Your objective =
Write every record below out exactly; no images.

Stored data entries
--- START ---

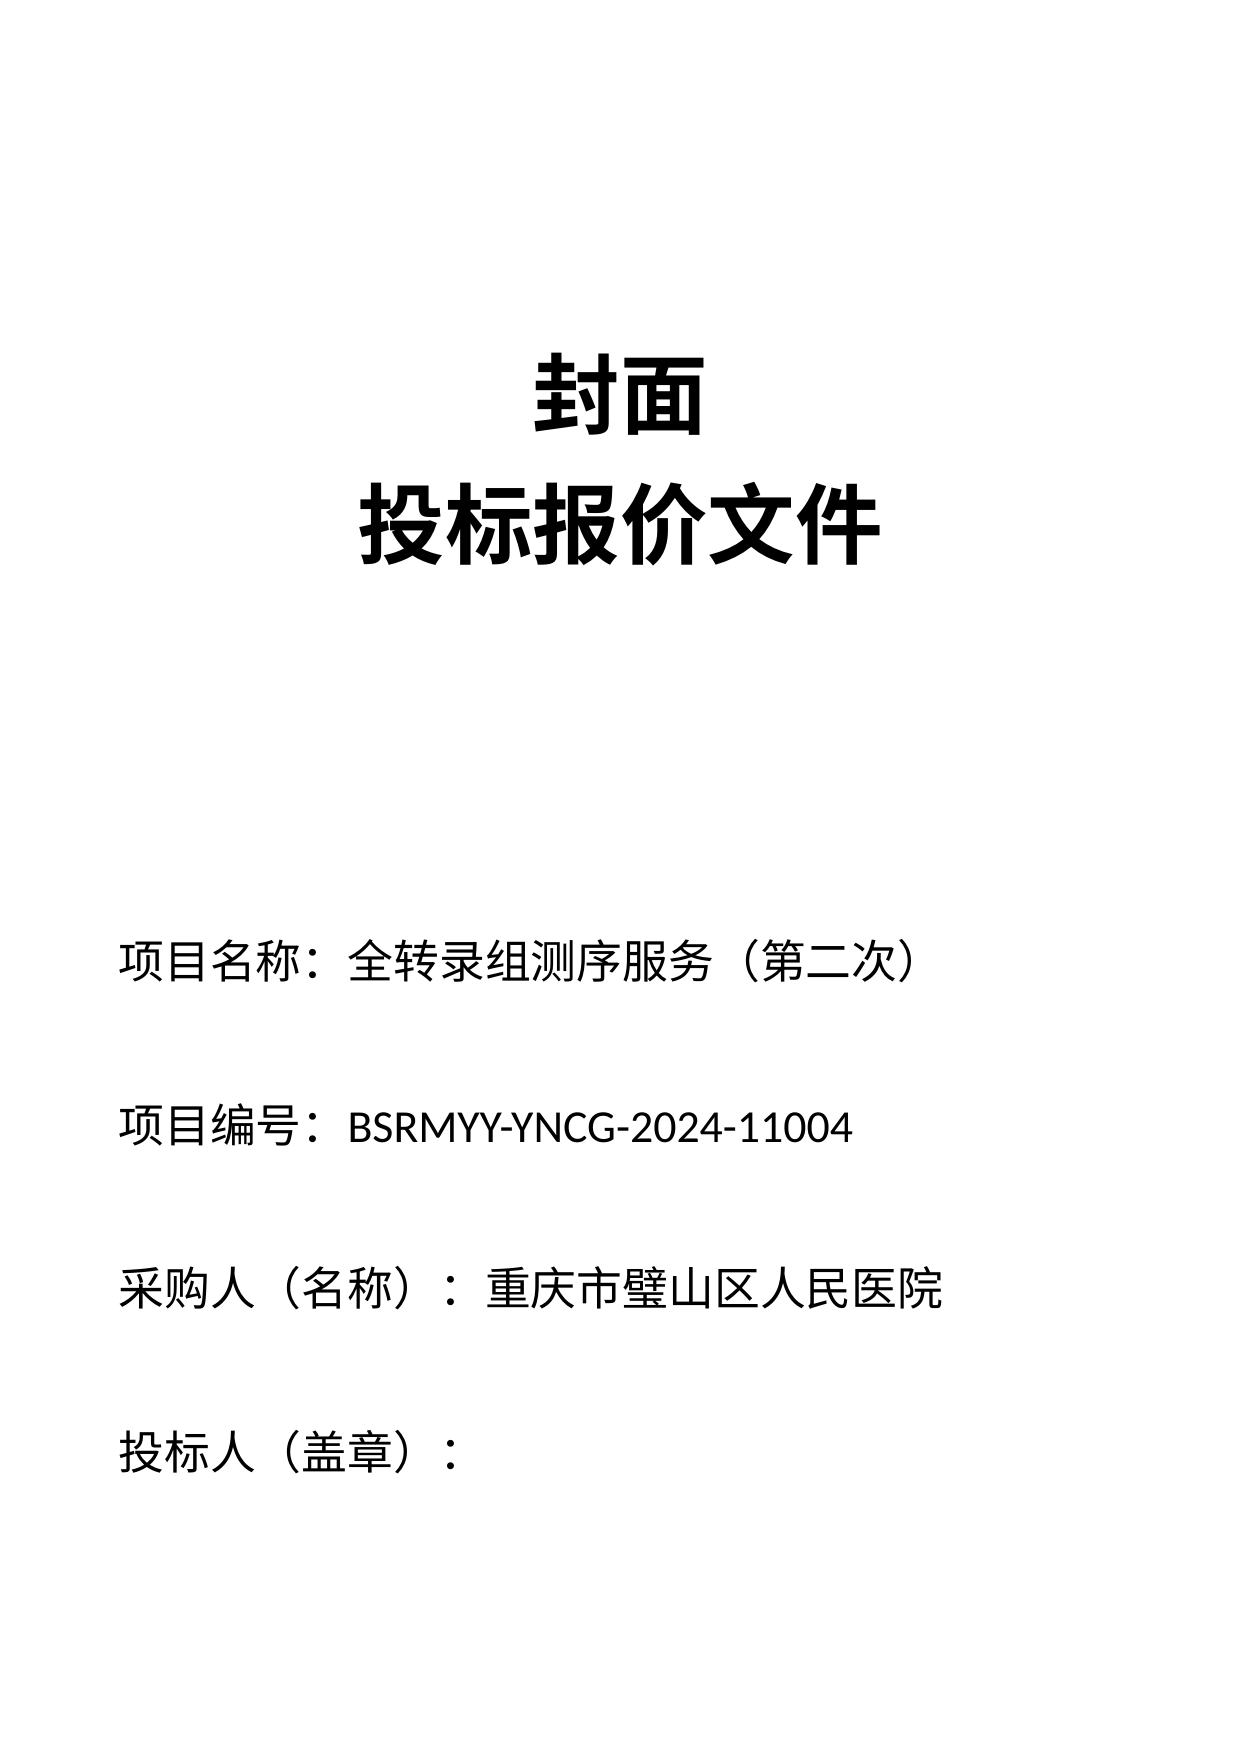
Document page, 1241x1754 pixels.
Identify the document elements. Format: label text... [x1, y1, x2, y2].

text 投标人（盖章）： [118, 1401, 1122, 1498]
text 项目名称：全转录组测序服务（第二次） [118, 909, 1122, 1007]
text 采购人（名称）：重庆市璧山区人民医院 [118, 1237, 1122, 1335]
text 项目编号：BSRMYY-YNCG-2024-11004 [118, 1073, 1122, 1171]
text 封面 [118, 324, 1122, 454]
text 投标报价文件 [118, 454, 1122, 584]
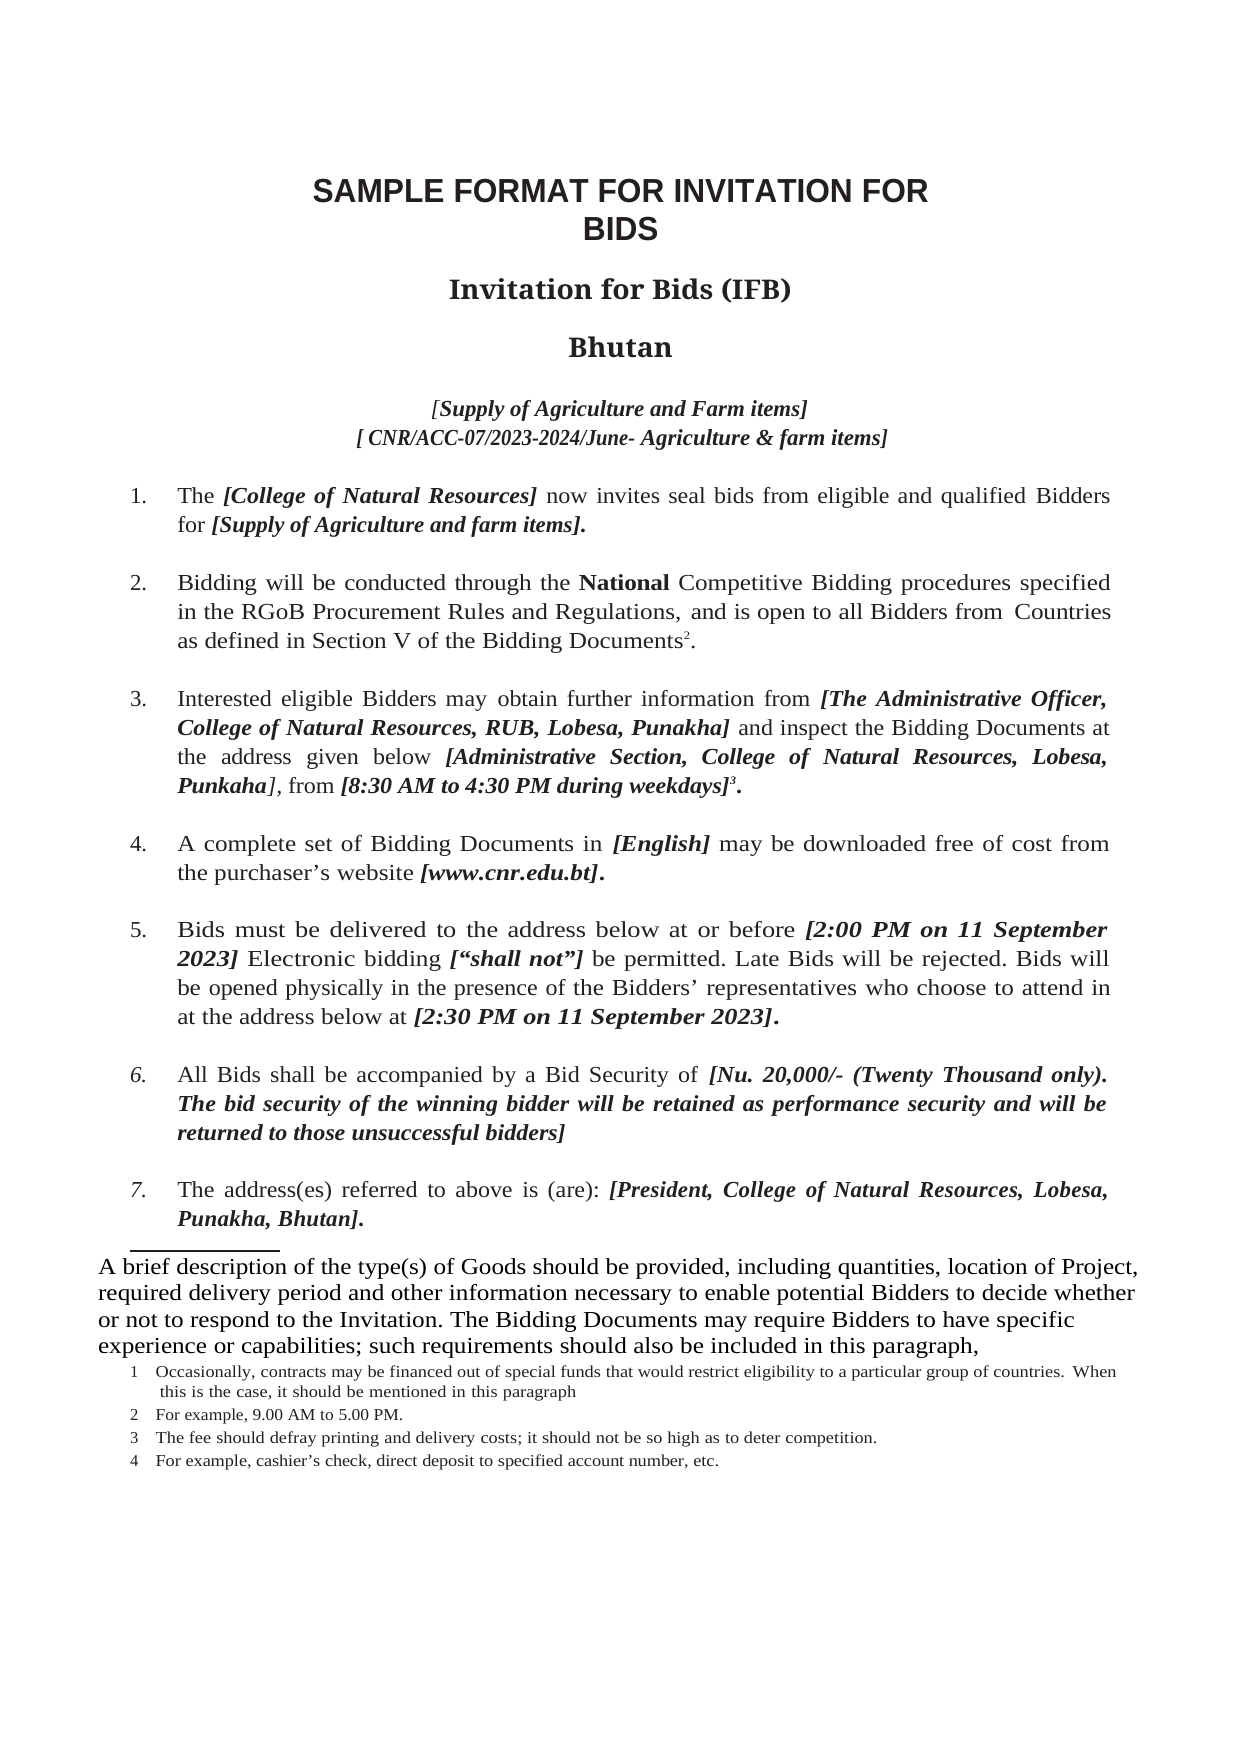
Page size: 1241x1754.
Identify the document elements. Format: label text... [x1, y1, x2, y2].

--- END ---

Answer for this exercise =
Document page, 1241x1754 pixels.
Identify the document elements. Format: label text... [x1, y1, x2, y2].

text 投标人（盖章）： [118, 1401, 1122, 1498]
text 项目名称：全转录组测序服务（第二次） [118, 909, 1122, 1007]
text 采购人（名称）：重庆市璧山区人民医院 [118, 1237, 1122, 1335]
text 项目编号：BSRMYY-YNCG-2024-11004 [118, 1073, 1122, 1171]
text 封面 [118, 324, 1122, 454]
text 投标报价文件 [118, 454, 1122, 584]
Page size: 1241x1754.
Identify the document elements. Format: label text... [x1, y1, x2, y2].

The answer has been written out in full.